711.60i4/5

The Minister in Estonia (Coleman) to the Secretary of State

No. 6440

Sir: Referring to the Department’s Instruction No. 583 of December 1, 1928, calling the Legation’s attention to the Joint Resolution of Congress, approved by the President on May 28, 1928, and instructing the Legation to bring this Resolution to the attention of the Estonian Government with a view to the conclusion of an appropriate convention between the United States and Estonia, I have the honor to transmit herewith copies of a note, dated September 23, 1929, from the Estonian Foreign Office, setting forth the views of the Estonian Government concerning this subject.

I have [etc.]

F. W. B. Coleman
[Page 450]
[Enclosure]

The Estonian Assistant Minister for Foreign Affairs (Schmidt) to the American Minister (Coleman)

Excellency: With a Note dated January 9 [7], 1929, Your Excellency kindly transmitted through the Minister for Foreign Affairs for the consideration of the Estonian Government a draft Treaty of Naturalization between Estonia and the United States. In the same Note, in compliance with instructions from Your Excellency’s Government, the desire was expressed that, pending the conclusion of the treaty, the Estonian Government would permit temporarily persons born in Estonia and naturalized in the United States, as well as persons born in the United States of Estonian parents, to visit Estonia without being required to perform military service or other acts of allegiance. In reply now I have the honour to bring the following to Your Excellency’s notice.

The principles set forth in the draft treaty of naturalization are on some points in disagreement with the stipulations of the existing Estonian Law on Nationality. The second paragraph of Art. 1 of the draft treaty, for instance, provides that “nationals of Estonia who have been or shall be naturalized in territory of the United States shall be held by Estonia to have lost their nationality”. According to Par. 20 of the Estonian Law on Nationality the loss of Estonian nationality is conditional on obtaining authorization from the Estonian Minister of the Interior. The application itself for authorization to renounce shall be accompanied by a certificate concerning foreign naturalization. Consequently Estonian nationals who have been naturalized in the United States and have not applied for and obtained authorization to renounce their original nationality are considered under Estonian law to be Estonian nationals, while according to the provisions of the draft treaty the fact itself of their naturalization in the United States would entail the loss of their original nationality.

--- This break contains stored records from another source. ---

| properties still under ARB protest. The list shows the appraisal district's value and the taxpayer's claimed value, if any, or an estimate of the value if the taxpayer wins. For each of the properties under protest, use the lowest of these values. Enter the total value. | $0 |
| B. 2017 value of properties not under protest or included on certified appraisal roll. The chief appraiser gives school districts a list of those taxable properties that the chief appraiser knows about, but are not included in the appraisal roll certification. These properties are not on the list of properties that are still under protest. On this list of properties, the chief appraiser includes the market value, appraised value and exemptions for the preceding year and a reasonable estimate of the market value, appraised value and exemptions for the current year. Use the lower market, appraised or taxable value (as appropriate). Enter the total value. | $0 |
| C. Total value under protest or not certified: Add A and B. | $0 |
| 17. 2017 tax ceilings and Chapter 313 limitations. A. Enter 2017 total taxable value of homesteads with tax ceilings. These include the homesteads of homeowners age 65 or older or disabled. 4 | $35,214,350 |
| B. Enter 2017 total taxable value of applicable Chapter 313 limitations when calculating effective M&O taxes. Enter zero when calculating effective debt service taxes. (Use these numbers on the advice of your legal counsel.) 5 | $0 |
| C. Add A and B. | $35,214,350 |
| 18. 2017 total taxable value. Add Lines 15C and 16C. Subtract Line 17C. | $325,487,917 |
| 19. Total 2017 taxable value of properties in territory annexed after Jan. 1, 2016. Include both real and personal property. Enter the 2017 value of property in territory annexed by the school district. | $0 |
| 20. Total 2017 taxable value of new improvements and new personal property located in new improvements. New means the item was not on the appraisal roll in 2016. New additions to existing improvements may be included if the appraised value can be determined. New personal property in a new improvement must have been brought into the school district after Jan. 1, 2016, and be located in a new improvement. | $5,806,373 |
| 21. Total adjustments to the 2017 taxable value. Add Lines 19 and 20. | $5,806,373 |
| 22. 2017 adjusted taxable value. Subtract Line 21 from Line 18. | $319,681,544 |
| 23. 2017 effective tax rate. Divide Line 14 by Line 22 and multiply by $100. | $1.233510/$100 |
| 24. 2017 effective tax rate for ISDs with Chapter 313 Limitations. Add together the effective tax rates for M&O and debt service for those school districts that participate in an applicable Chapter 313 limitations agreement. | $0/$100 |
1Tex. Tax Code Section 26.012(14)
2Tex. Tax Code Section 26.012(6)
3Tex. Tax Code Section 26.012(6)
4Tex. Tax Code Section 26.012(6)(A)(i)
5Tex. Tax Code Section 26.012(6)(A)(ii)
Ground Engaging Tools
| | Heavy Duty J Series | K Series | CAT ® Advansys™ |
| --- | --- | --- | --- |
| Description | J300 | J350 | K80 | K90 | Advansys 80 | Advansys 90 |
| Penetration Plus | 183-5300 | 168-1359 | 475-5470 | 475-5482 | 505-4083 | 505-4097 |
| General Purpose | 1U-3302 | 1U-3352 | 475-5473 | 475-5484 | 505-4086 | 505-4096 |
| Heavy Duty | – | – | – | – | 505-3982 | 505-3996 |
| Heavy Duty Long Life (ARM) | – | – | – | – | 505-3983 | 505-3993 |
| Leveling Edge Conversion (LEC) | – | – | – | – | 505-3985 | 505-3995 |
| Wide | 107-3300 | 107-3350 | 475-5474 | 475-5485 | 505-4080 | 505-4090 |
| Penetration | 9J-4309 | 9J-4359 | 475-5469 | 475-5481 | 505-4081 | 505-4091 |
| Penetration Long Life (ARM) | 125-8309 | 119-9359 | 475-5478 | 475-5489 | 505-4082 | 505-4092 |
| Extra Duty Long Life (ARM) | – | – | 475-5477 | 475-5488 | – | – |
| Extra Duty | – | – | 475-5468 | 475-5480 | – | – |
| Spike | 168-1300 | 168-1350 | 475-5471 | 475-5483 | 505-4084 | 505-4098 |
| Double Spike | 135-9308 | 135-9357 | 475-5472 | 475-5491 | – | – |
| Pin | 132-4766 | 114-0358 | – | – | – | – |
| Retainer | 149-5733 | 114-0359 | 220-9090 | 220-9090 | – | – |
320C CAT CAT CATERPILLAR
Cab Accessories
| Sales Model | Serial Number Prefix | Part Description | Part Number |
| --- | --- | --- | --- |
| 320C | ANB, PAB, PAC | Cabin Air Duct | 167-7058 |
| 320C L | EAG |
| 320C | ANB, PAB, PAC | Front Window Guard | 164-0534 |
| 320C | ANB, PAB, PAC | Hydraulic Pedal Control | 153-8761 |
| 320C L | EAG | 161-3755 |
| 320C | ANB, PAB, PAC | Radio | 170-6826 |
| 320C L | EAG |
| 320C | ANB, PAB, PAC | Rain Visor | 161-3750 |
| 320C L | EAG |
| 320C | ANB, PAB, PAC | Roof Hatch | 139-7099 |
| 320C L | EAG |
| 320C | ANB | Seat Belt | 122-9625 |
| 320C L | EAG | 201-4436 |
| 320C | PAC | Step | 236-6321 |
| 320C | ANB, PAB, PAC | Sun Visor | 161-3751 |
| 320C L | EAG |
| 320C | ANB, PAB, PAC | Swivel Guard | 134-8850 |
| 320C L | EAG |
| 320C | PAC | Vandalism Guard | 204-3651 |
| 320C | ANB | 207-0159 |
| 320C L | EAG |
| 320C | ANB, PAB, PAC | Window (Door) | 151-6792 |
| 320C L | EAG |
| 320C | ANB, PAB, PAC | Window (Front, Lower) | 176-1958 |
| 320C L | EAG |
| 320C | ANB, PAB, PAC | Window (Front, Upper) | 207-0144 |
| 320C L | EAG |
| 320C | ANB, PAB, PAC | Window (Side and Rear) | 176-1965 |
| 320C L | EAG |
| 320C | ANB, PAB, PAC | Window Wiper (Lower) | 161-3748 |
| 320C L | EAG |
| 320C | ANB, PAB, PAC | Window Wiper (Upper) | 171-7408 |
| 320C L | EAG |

Further, Art. IV of the draft treaty provides that “a person born in the territory of one party of parents who are nationals of the other party, and having the nationality of both parties under their laws, shall not, if he has his habitual residence, that is, the place of his general abode, in the territory of the state of his birth, be held liable for military service or any other act of allegiance during a temporary stay in the territory of the other party”. According to Par. 2, p. 3, of the Estonian Law on Nationality, children born without the territory of Estonia of a father who is Estonian national are held to be Estonian nationals. At the same time Par. 6 of the same law expressly precludes the possibility of dual nationality by refusing to admit that a person who, under the existing law, is considered an Estonian national, can [Page 451] simultaneously have the nationality of another Power. The Estonian Law on Military Service, Par. 1, however, stipulates that all male nationals of Estonia are held liable for military service. They have, nevertheless, the possibility, under the provisions of Par. 7 of the same law, to renounce, with the consent of the Estonian Minister of War, their Estonian nationality before they have done their military service.

The Estonian Government, in sharing the desire of the Government of the United States to reach through an agreement the settlement of questions arising from dual nationality, attach, however, great importance to the fact that the rules to be applied in cases of dual nationality between different States were of uniform character. They think it, therefore, advisable to delay further negotiations on the conclusion of a Treaty of Naturalization until the international Convention on nationality now in elaboration under auspices of the League of Nations assumes definitive form. At the same time I have the regret to inform Your Excellency that the Estonian Government, in view of the stipulations of the Estonian Laws on Nationality and on Military Service referred above to, are not in a position to permit temporarily persons born in Estonia and naturalized in the United States, as well as persons born in the United States of Estonian parents, who have not applied for and obtained authorization to renounce their Estonian nationality, to visit Estonia without being required to perform military service or other acts of allegiance. In practice persons, who have presented an appropriate certificate required under Estonian law to prove their naturalization in a foreign country, have experienced no difficulty to renounce their Estonian nationality.

I avail myself [etc.]

Schmidt

[Further negotiations (1930–1935) with the Governments of Estonia and Latvia failed to effect the conclusion of the treaties desired. A treaty with Lithuania was signed October 18, 1937 (Department of State Treaty Series No. 936).]